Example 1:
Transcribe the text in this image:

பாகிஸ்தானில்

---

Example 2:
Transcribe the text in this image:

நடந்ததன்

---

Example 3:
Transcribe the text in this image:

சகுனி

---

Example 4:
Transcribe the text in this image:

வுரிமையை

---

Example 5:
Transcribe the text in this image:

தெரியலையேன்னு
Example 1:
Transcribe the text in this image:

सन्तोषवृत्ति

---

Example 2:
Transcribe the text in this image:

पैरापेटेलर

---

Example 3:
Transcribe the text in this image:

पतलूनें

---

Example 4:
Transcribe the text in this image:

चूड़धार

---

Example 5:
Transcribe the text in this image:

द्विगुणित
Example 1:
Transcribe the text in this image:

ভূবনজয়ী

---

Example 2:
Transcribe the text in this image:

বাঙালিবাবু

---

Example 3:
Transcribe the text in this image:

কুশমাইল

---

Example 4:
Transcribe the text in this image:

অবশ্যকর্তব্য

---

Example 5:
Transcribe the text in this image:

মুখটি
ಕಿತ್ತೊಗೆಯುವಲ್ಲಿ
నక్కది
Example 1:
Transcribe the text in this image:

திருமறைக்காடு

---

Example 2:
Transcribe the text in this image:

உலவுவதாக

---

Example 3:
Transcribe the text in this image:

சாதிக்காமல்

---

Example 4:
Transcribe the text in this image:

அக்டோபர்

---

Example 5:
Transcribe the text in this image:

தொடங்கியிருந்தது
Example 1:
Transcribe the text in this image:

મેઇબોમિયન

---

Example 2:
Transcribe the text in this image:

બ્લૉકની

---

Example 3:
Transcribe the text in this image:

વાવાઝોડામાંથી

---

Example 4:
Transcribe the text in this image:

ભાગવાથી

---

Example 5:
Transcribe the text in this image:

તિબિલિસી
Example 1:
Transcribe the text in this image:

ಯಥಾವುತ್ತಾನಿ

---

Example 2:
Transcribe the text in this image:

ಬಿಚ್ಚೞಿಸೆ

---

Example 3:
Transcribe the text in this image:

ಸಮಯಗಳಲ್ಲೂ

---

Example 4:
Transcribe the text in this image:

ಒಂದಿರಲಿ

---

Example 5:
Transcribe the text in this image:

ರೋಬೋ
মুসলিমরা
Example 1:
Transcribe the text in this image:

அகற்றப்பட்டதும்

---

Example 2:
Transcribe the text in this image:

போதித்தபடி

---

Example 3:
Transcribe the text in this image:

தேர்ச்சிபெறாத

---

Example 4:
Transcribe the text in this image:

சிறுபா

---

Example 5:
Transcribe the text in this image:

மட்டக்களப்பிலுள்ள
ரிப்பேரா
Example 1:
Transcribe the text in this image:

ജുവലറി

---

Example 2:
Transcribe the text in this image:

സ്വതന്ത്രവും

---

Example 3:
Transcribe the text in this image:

__What is being asked__
Print the records again in full, exactly as they appear above.

__Answer to this problem__
Example 1:
Transcribe the text in this image:

பாகிஸ்தானில்

---

Example 2:
Transcribe the text in this image:

நடந்ததன்

---

Example 3:
Transcribe the text in this image:

சகுனி

---

Example 4:
Transcribe the text in this image:

வுரிமையை

---

Example 5:
Transcribe the text in this image:

தெரியலையேன்னு
Example 1:
Transcribe the text in this image:

सन्तोषवृत्ति

---

Example 2:
Transcribe the text in this image:

पैरापेटेलर

---

Example 3:
Transcribe the text in this image:

पतलूनें

---

Example 4:
Transcribe the text in this image:

चूड़धार

---

Example 5:
Transcribe the text in this image:

द्विगुणित
Example 1:
Transcribe the text in this image:

ভূবনজয়ী

---

Example 2:
Transcribe the text in this image:

বাঙালিবাবু

---

Example 3:
Transcribe the text in this image:

কুশমাইল

---

Example 4:
Transcribe the text in this image:

অবশ্যকর্তব্য

---

Example 5:
Transcribe the text in this image:

মুখটি
ಕಿತ್ತೊಗೆಯುವಲ್ಲಿ
నక్కది
Example 1:
Transcribe the text in this image:

திருமறைக்காடு

---

Example 2:
Transcribe the text in this image:

உலவுவதாக

---

Example 3:
Transcribe the text in this image:

சாதிக்காமல்

---

Example 4:
Transcribe the text in this image:

அக்டோபர்

---

Example 5:
Transcribe the text in this image:

தொடங்கியிருந்தது
Example 1:
Transcribe the text in this image:

મેઇબોમિયન

---

Example 2:
Transcribe the text in this image:

બ્લૉકની

---

Example 3:
Transcribe the text in this image:

વાવાઝોડામાંથી

---

Example 4:
Transcribe the text in this image:

ભાગવાથી

---

Example 5:
Transcribe the text in this image:

તિબિલિસી
Example 1:
Transcribe the text in this image:

ಯಥಾವುತ್ತಾನಿ

---

Example 2:
Transcribe the text in this image:

ಬಿಚ್ಚೞಿಸೆ

---

Example 3:
Transcribe the text in this image:

ಸಮಯಗಳಲ್ಲೂ

---

Example 4:
Transcribe the text in this image:

ಒಂದಿರಲಿ

---

Example 5:
Transcribe the text in this image:

ರೋಬೋ
মুসলিমরা
Example 1:
Transcribe the text in this image:

அகற்றப்பட்டதும்

---

Example 2:
Transcribe the text in this image:

போதித்தபடி

---

Example 3:
Transcribe the text in this image:

தேர்ச்சிபெறாத

---

Example 4:
Transcribe the text in this image:

சிறுபா

---

Example 5:
Transcribe the text in this image:

மட்டக்களப்பிலுள்ள
ரிப்பேரா
Example 1:
Transcribe the text in this image:

ജുവലറി

---

Example 2:
Transcribe the text in this image:

സ്വതന്ത്രവും

---

Example 3:
Transcribe the text in this image:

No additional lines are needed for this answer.